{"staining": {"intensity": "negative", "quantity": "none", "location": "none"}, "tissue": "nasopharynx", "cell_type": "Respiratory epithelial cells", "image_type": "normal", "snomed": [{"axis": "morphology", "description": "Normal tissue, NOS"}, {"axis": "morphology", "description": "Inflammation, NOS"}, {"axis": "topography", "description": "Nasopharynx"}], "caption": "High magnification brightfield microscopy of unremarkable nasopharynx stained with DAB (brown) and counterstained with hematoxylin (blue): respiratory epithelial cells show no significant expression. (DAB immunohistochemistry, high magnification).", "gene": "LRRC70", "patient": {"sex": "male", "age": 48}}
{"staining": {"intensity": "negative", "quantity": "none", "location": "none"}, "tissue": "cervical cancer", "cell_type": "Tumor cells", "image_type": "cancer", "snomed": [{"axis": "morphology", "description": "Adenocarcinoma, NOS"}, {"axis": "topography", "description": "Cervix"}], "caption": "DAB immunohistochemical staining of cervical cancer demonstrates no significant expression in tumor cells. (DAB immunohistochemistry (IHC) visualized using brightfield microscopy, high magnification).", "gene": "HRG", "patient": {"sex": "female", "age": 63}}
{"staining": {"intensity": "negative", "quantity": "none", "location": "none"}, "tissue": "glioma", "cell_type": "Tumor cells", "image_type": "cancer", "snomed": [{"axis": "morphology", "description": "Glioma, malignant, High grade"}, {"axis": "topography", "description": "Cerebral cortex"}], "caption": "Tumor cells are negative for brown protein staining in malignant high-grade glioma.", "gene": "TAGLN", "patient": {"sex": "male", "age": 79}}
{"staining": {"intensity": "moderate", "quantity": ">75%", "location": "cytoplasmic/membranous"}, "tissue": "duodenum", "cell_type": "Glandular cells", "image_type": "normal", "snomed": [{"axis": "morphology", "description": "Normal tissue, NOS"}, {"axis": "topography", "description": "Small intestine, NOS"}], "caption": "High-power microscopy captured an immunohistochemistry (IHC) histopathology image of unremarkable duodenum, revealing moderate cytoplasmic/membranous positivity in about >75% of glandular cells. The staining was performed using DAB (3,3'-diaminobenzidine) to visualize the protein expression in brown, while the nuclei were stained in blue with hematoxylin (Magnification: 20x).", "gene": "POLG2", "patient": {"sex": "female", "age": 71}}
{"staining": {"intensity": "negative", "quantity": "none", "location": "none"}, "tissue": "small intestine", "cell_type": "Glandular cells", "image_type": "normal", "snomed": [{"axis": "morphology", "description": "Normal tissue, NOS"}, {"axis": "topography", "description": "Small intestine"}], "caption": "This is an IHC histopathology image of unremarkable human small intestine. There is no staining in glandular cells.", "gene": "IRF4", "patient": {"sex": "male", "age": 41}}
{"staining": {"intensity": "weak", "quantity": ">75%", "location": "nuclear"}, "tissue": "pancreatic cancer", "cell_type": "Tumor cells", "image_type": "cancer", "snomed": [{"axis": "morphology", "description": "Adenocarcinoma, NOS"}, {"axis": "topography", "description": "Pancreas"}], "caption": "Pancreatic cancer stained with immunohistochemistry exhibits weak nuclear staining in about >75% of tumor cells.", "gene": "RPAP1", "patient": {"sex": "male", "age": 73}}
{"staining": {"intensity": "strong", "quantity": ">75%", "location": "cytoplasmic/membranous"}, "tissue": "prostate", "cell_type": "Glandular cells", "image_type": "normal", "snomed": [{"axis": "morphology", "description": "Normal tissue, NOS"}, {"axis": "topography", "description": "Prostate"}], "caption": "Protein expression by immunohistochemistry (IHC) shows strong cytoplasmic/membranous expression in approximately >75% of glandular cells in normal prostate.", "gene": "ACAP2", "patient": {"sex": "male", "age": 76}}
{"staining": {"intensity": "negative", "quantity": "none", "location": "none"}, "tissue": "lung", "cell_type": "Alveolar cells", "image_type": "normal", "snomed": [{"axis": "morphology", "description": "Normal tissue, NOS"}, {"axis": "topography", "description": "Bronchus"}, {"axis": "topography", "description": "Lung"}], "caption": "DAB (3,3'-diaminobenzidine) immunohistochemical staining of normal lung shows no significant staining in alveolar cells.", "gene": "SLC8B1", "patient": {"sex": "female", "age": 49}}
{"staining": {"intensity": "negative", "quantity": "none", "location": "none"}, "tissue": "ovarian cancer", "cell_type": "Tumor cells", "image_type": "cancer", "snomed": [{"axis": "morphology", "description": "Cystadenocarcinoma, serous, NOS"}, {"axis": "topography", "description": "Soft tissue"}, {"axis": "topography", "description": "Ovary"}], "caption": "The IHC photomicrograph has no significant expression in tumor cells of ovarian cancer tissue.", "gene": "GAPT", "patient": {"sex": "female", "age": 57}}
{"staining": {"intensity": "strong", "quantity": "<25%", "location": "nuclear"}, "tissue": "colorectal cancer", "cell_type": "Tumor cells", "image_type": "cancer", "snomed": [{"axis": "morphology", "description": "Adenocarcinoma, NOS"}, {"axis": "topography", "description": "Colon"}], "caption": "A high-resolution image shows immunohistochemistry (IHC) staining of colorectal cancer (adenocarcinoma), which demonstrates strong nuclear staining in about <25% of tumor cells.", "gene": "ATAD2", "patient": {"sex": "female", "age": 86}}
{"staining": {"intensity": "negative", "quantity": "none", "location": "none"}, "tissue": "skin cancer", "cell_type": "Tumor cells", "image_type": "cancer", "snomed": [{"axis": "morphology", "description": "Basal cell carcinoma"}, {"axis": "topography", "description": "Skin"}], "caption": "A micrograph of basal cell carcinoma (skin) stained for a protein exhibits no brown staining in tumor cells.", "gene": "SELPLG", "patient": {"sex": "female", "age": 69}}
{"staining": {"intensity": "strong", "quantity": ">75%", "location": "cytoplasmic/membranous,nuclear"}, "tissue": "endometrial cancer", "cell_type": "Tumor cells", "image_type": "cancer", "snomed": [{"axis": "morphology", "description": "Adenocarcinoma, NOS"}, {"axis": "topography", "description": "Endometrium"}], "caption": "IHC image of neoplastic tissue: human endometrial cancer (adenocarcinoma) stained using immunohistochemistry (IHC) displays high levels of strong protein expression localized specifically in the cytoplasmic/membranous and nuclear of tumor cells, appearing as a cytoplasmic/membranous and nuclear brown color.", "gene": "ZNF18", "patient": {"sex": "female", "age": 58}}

• • • • •

• Exercise details: Of the lines above, retype only those from the line containing "IHC photomicrograph has" through the line containing "micrograph of basal", including both, exactly.

• Response area:
{"staining": {"intensity": "negative", "quantity": "none", "location": "none"}, "tissue": "ovarian cancer", "cell_type": "Tumor cells", "image_type": "cancer", "snomed": [{"axis": "morphology", "description": "Cystadenocarcinoma, serous, NOS"}, {"axis": "topography", "description": "Soft tissue"}, {"axis": "topography", "description": "Ovary"}], "caption": "The IHC photomicrograph has no significant expression in tumor cells of ovarian cancer tissue.", "gene": "GAPT", "patient": {"sex": "female", "age": 57}}
{"staining": {"intensity": "strong", "quantity": "<25%", "location": "nuclear"}, "tissue": "colorectal cancer", "cell_type": "Tumor cells", "image_type": "cancer", "snomed": [{"axis": "morphology", "description": "Adenocarcinoma, NOS"}, {"axis": "topography", "description": "Colon"}], "caption": "A high-resolution image shows immunohistochemistry (IHC) staining of colorectal cancer (adenocarcinoma), which demonstrates strong nuclear staining in about <25% of tumor cells.", "gene": "ATAD2", "patient": {"sex": "female", "age": 86}}
{"staining": {"intensity": "negative", "quantity": "none", "location": "none"}, "tissue": "skin cancer", "cell_type": "Tumor cells", "image_type": "cancer", "snomed": [{"axis": "morphology", "description": "Basal cell carcinoma"}, {"axis": "topography", "description": "Skin"}], "caption": "A micrograph of basal cell carcinoma (skin) stained for a protein exhibits no brown staining in tumor cells.", "gene": "SELPLG", "patient": {"sex": "female", "age": 69}}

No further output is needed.